Der Fall Argentinien wird sowohl beim dieswöchigen Weltwirtschaftsgipfel in Davos wie auch dem gleichzeitig im brasilianischen Porto Alegre stattfindenden Gegengipfel der weltweiten Zivilgesellschaft, dem Weltsozialforum, besondere Aufmerksamkeit finden. Jürgen Reichel vom Evangelischen Entwicklungsdienst (EED) berichtet nach einer Reise: "Hier in Argentinien haben wir Kinder im zweiten Grad der Unterernährung gesehen, die an diesem Tag nichts zu essen bekommen haben", obwohl das Land als einer der stärksten Wirtschaftsstandorte Südamerikas galt. Die Wirtschafts- und Sozialpolitik Argentiniens ist im hohen Maß von den Vorgaben internationaler Organisationen, allen voran dem Internationalen Währungsfonds (IWF) abhängig, bei dem das Land hoch verschuldet ist. Die jetzt in der Hauptstadt Buenos Aires und den Provinzen Tucuman und Santiago del Estero durchgeführte Untersuchung lokaler Organisationen, des EED und FIAN soll internationale Aufmerksamkeit für die Ernährungssituation in einem Land schaffen, das zehnmal mehr Nahrungsmittel produziert, als für die eigene Bevölkerung benötigt wird. Dennoch hungern Millionen von Menschen und einem Viertel der Haushalte mangelt es an Grundnahrungsmitteln.

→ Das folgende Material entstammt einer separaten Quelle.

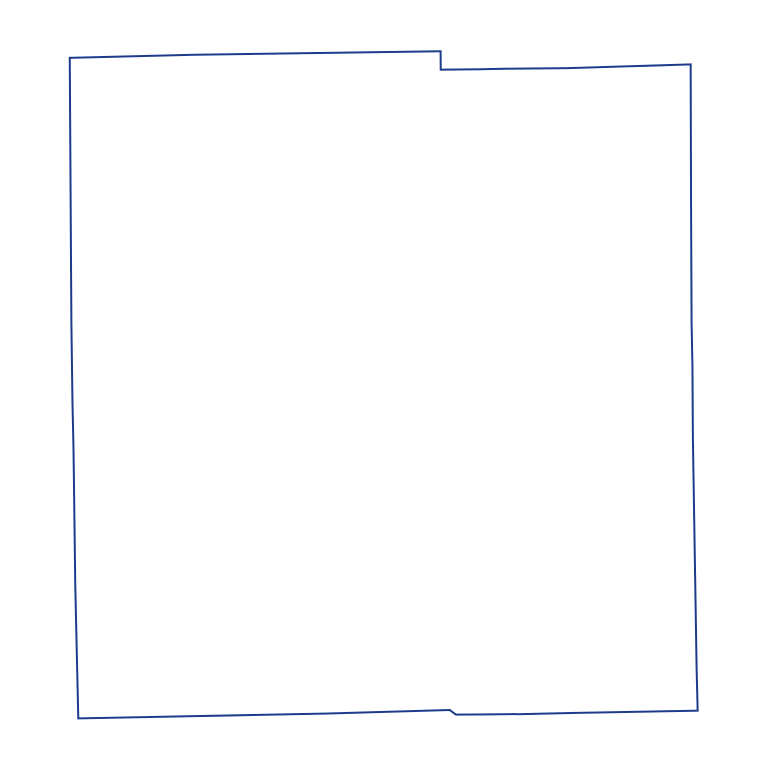 outline of Dodge, Wisconsin, United States of America, rotated 269°
{"feature_id": "52423323B32671588728946", "entity_name": "Dodge", "entity_type": "district", "adm_level": 2, "iso_a3": "USA", "parent_name": "United States of America", "parent_adm1": "Wisconsin", "projection": "equal_earth", "projection_center": [-88.734, 43.414], "detail": "fine", "context": "isolated", "style": "outline", "palette": "blue", "viewbox_px": 768, "rotation_deg": 269, "n_neighbors": 0, "source": "geoboundaries", "source_scale": "gbopen_adm2", "svg_char_len": 530}
<svg xmlns="http://www.w3.org/2000/svg" viewBox="0 0 768 768"><g transform="rotate(269 384 384)"><path d="M569.3,694.3L698.2,696.2L696.6,571.9L697.1,509.9L697.0,484.1L697.3,446.2L715.7,446.4L716.5,199.6L715.6,75.5L450.4,72.5L450.0,72.5L372.2,72.2L326.1,72.4L318.3,72.4L186.8,71.8L55.0,72.5L55.5,320.2L56.9,444.0L52.2,450.1L51.9,474.8L51.7,502.8L51.7,507.6L51.5,512.7L51.8,567.7L51.9,691.9L52.0,691.9L94.0,691.6L324.3,691.9L396.5,692.7L439.8,692.6L569.2,694.3L569.3,694.3Z" fill="none" stroke="#1e3a8a" stroke-width="2"/></g></svg>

"In allen Teilen des Landes mussten Schulspeisungen eingeführt werden. Die Verteilung von Nahrungsmitteln reicht aber bei weitem nicht aus," stellt Jürgen Reichel vom EED fest. "Die Lebensmittel für die tägliche Schulspeisung werden nach politischen Einstellungen vergeben. In Tucuman zum Beispiel nehmen die Eltern an den in ganz Argentinien gängigen piquetes , kurzzeitigen Straßensperrungen teil, um auf die Verelendung aufmerksam zu machen. Die Nahrungsmittelhilfen für diesen Stadtteil wurden daraufhin nur unregelmäßig ausgegeben."

Politiker in Argentinien setzten nach Ansicht von Reichel den Hunger als Instrument ein, um politisches Wohlverhalten zu erzwingen. Das sei auch nach Ansicht vieler lokaler Organisationen eine weit verbreitete Praxis: "Über die Zuteilung von Hilfsgütern wird nicht durch die Behörden, sondern durch Parteiemissäre entschieden. Überall im Land werden Eltern und Lehrer dazu noch vor die Wahl gestellt, sich zwischen dem Hunger ihrer Kinder oder genmanipulierten Nahrungsmittelspenden zu entscheiden: Den Organisationen, die Schulspeisungen vornehmen, wird weitflächig unter dem irreführenden Titel "Solidarisches Soya" genmanipuliertes Soya zur Verfügung gestellt", so Reichel.

Sofia Monsalve von FIAN International berichtet im Rahmen der Untersuchung von Repressionen zur Vertreibung der Landbevölkerung. Seit zwei Jahren müssten sie sich gegen Übergriffe von Spekulationsfirmen zur Wehr setzen, die das Land oft nur kaufen, um die derzeitigen Besitzer zu verdrängen. Auch gewalttätige Übergriffe seien vorgekommen. "Viele Menschen in Argentinien fühlen sich vom eigenen Staat verraten", berichtet Sofia Monsalve.

In Porto Alegre werden FIAN International und EED gemeinsam mit argentinischen Organisationen ein Forum zur Lage Argentiniens und zum Zusammenhang von Hungersnot, Verantwortungslosigkeit von Politikern, der Handlungsunfähigkeit des Staates und seiner Abhängigkeit von internationalen Organisationen veranstalten.